The exhibition ZERO. An International Artists’ Movement. 1957–1966, now on view at the Olaf Gulbransson Museum, revisits a period in which artists rejected the weight of postwar painting and set out to rebuild their practice from a position of near nothingness. The term “ZERO” was not simply a title, but a position. It represented a point of departure where art could exist without narrative, without ideology, and without the emotional intensity that had come to define the years immediately following the war.


What emerged was not a formal group but a network of artists working across cities including Düsseldorf, Milan and Paris, connected through exhibitions, publications and an exchange of ideas that moved fluidly across borders. Their shared interest lay in redefining what art could be when stripped of representation, shifting the focus instead towards light, movement, space and perception.


ZERO

At the centre of this activity were Heinz Mack, Otto Piene and Günther Uecker, whose studios in Düsseldorf became a focal point for experimentation. Their “evening exhibitions” were deliberately fleeting, open for a single night before being dismantled, reinforcing the idea that art was not necessarily an object to be preserved, but an experience to be encountered.


The work itself reflected this shift in thinking. Traditional painting gave way to surfaces that interacted with light, materials that responded to movement, and compositions that changed depending on the viewer’s position. Light was no longer used to illuminate the artwork but became its primary subject, producing effects that felt unstable, immersive and often intangible.


For Mack, this exploration of light was deeply personal, shaped by early memories of contrast and illumination during wartime, and later intensified through his encounters with the vast, reflective landscapes of the Sahara. His work translates these experiences into structured, abstract forms that balance precision with something more elusive, creating a sense of space that appears to shift as it is observed.

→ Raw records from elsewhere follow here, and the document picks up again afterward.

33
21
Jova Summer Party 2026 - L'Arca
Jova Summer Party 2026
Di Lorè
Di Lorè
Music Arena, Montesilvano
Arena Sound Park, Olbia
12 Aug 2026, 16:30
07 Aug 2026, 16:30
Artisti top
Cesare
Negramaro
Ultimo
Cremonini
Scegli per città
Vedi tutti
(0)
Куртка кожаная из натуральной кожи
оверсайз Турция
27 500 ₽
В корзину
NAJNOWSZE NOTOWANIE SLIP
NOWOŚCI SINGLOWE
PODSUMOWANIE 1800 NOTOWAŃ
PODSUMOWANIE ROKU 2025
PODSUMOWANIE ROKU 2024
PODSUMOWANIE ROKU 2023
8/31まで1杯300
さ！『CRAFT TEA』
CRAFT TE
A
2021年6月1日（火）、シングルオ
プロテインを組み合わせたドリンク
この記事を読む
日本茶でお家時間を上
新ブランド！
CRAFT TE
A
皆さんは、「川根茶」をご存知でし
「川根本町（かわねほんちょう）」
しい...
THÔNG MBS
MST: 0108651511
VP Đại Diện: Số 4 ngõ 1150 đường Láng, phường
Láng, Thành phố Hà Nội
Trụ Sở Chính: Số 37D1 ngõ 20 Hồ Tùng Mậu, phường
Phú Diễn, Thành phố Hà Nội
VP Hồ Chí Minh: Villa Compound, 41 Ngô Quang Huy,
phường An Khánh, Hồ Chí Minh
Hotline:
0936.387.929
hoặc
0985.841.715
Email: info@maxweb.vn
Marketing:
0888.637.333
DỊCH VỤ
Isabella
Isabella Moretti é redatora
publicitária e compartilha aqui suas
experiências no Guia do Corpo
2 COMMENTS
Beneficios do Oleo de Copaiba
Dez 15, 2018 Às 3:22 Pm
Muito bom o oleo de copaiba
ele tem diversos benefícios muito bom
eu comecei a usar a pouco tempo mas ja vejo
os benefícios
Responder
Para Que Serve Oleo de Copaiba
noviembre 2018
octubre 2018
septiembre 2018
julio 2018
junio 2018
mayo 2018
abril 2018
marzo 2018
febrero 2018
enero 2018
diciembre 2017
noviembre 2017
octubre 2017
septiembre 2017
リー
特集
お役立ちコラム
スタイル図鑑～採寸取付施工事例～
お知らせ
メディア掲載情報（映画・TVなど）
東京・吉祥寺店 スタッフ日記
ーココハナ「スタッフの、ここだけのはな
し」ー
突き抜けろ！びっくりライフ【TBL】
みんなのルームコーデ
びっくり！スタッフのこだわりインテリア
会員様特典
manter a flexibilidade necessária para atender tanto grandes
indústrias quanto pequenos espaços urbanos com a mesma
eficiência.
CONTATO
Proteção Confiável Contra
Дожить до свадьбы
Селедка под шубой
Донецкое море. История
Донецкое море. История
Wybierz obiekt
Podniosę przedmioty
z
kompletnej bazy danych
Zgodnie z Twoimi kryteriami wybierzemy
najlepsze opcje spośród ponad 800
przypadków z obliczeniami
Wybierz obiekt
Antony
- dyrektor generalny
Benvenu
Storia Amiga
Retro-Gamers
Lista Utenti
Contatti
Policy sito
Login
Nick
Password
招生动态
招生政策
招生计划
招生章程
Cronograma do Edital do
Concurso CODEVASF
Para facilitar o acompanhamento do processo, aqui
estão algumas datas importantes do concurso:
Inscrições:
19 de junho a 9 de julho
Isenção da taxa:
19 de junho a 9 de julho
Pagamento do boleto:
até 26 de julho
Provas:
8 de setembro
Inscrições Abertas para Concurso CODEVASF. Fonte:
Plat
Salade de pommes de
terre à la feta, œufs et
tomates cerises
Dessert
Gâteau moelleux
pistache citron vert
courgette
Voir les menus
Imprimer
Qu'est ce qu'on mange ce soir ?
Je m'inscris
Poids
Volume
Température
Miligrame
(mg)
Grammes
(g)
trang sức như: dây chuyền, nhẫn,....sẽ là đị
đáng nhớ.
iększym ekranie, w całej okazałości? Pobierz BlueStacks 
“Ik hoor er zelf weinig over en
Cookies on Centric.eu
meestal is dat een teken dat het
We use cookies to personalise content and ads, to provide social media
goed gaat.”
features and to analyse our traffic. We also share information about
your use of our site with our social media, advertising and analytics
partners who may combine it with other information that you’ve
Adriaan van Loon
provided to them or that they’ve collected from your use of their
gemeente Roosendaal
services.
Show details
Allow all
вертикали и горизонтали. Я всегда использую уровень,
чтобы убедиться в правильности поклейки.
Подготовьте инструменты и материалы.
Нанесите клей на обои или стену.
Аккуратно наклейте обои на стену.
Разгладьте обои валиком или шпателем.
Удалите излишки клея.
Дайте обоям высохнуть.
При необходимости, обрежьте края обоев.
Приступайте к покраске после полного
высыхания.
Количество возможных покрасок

Beyond Germany, the movement extended through a broader European network that included figures such as Lucio Fontana, Yves Klein, Piero Manzoni and Yayoi Kusama. Each approached similar ideas through different methods, whether through monochrome surfaces, spatial interventions or repetitive structures that altered the viewer’s sense of scale and continuity.


ZERO

The exhibition also repositions the role of women within the ZERO movement, acknowledging the contributions of artists such as Dadamaino and Nanda Vigo, whose work engaged directly with questions of space, light and perception. Their presence here is not supplementary but integral, offering a more complete understanding of the movement’s scope.


Although ZERO formally disbanded in 1966, its influence has continued to shape contemporary art practices, particularly in areas such as installation, minimalism and conceptual work. The emphasis on perception over object, and experience over narrative, has become a defining characteristic of much of today’s visual culture.


What this exhibition ultimately demonstrates is that ZERO was never about emptiness in the literal sense, but about creating the conditions for something new to emerge. By reducing art to its essential elements, these artists opened up a space in which light, movement and time could become the subject, rather than the support.


It is this clarity of intention that continues to resonate, offering a reminder that sometimes the most radical act is not to add more, but to begin again with less.